Kubernetes Cluster Configuration

This guide provides an overview of my Kubernetes cluster architecture and configuration management approach using GitOps with ArgoCD.

Architecture Overview

My infrastructure follows a strict GitOps approach with the following principles:

  • Base configurations containing common settings and defaults
  • Environment-specific overlays for customized deployments
  • Progressive deployment through ArgoCD sync waves
  • Resource graduation across environments when applicable

Network Architecture

My modern networking stack is built on:

  • Cilium (see https://github.com/cilium/cilium/releases)

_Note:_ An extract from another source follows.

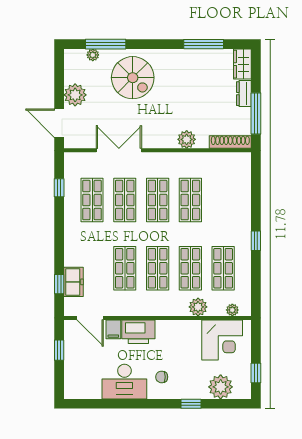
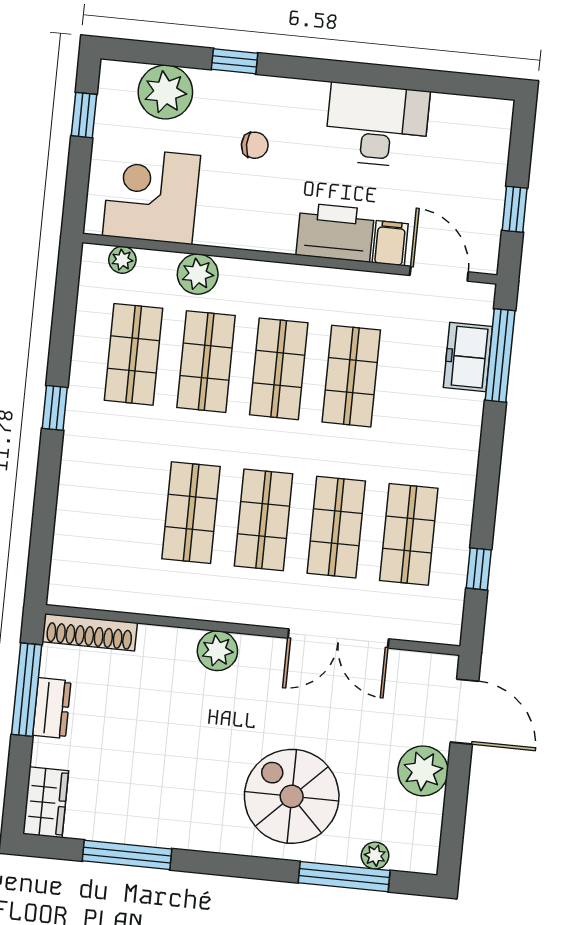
dresser: (244, 94) -> (52, 708), moved
plant: (187, 139) -> (217, 651), moved
window: (59, 284) -> (500, 355), width x2.17
chair: (162, 377) -> (255, 145), moved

    • CNI for network connectivity
    • Service mesh capabilities
    • Network policies
    • Cluster mesh (future capability)
  • Gateway API

    • Modern ingress management
    • Enhanced traffic routing capabilities

Gateway Classes and Structure

Gateway Classes:
external: # Internet-facing services
- HTTP/HTTPS routes
- Load balancing
- External DNS integration
internal: # Cluster-local services
- Internal DNS resolution
- Service mesh integration
- Cross-namespace communication
tls-passthrough: # Direct TLS termination
- Secure services
- Certificate management via cert-manager

Node Management

Safe Node Drainage and Reboot

To safely reboot a node, follow these steps:

  1. Cordon the node to prevent new workloads:
kubectl cordon node-name
  1. Drain workloads (ignore DaemonSets, handle ephemeral storage):
kubectl drain node-name --ignore-daemonsets --delete-emptydir-data
  1. Reboot using talosctl (replace IP with your node's IP):
talosctl reboot --nodes 10.25.150.21
  1. Uncordon the node after it's back online:
kubectl uncordon node-name

Node Maintenance Best Practices

  • Always drain nodes before maintenance
  • Verify pod rescheduling before proceeding
  • Monitor node health after maintenance
  • Ensure cluster has capacity for workload redistribution
  • Consider impact on stateful applications

Pod Disruption Budgets

PodDisruptionBudgets (PDBs) keep critical pods running during a voluntary node drain. Most of my applications run a single replica, so each namespace defines a simple PDB with maxUnavailable: 0. When you drain a node hosting one of these pods, the operation waits until another replica is available or the PDB is removed. This prevents accidental outages during routine maintenance. Multi-replica services like CoreDNS and the monitoring stack also have PDBs defined to ensure at least one instance stays online during upgrades. Argo CD runs in high availability mode, and the Helm chart automatically creates PDBs for each component. The Cloudflare tunnel doesn't use a PDB; its DaemonSet rolls out pods one at a time with maxUnavailable: 1.